Live By Night first published by RealCrime Magazine
Boston, 1926. Irish-American Great War Veteran Joe Coughlin (Ben Affleck) is breaking bad: having determined never again to serve anyone but himself, he runs a small stick-up operation, to the horror of his policeman father (Brendan Gleeson). A romantic entanglement sees him caught in a turf war between rival Italian and Irish gangs, with him, inevitably, reluctant to take sides. After a prison stint, he heads down to Tampa, Florida where, with revenge on his mind, he muscles into the bootlegging business, takes on the local Ku Klux Klan, finds love with a Cuban woman (Zoe Soldana) and his own moral boundaries with the evangelical church, before finally facing a karmic reckoning of sorts.

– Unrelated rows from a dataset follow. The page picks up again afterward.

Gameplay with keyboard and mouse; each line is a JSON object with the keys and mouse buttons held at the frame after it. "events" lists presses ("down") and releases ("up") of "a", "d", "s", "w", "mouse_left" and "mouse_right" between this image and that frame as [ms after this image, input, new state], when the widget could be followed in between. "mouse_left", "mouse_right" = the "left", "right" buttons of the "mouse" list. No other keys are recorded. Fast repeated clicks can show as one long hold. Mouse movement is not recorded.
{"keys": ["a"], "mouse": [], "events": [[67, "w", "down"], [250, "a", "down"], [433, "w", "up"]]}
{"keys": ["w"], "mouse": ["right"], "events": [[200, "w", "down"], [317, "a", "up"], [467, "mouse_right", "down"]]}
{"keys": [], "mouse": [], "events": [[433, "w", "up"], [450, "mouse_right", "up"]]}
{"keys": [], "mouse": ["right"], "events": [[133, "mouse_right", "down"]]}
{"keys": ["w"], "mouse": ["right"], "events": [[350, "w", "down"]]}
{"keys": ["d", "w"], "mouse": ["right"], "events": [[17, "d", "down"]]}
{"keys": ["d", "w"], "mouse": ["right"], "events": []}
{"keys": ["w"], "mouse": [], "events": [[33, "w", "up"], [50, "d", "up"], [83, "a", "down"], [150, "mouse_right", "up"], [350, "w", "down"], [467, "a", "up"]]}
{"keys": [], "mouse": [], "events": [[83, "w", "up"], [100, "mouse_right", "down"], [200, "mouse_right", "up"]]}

Directed by Affleck and adapted (like Affleck’s debut Gone Baby Gone) from a novel by Dennis Lehane, Live By Night concerns a rugged individualist’s rise in America’s Prohibition and Depression days, and the emergence of America’s ethnic underclass. It is an ambitious period piece, clearly intended to be Affleck’s Once Upon A Time In America. Yet those ambitions are undermined as Affleck dutifully references other classic chronicles of America’s criminal history – Miller’s Crossing, The Godfather Part II, There Will Be Blood, Scarface, Casino, even Django Unchained – without ever quite matching his models’ high standards. All the right beats are here – car chases, shootouts, romance, vengeance, intrigue, double crosses, violent intersections of class and race, the sheer narrative pleasure of an individual’s ascent (with moral consequences), and the sense that this is the story of a nation. Yet somehow, the pacing feels off, the characters seem bland, and Live By Night never quite lives up to the sum of its parts.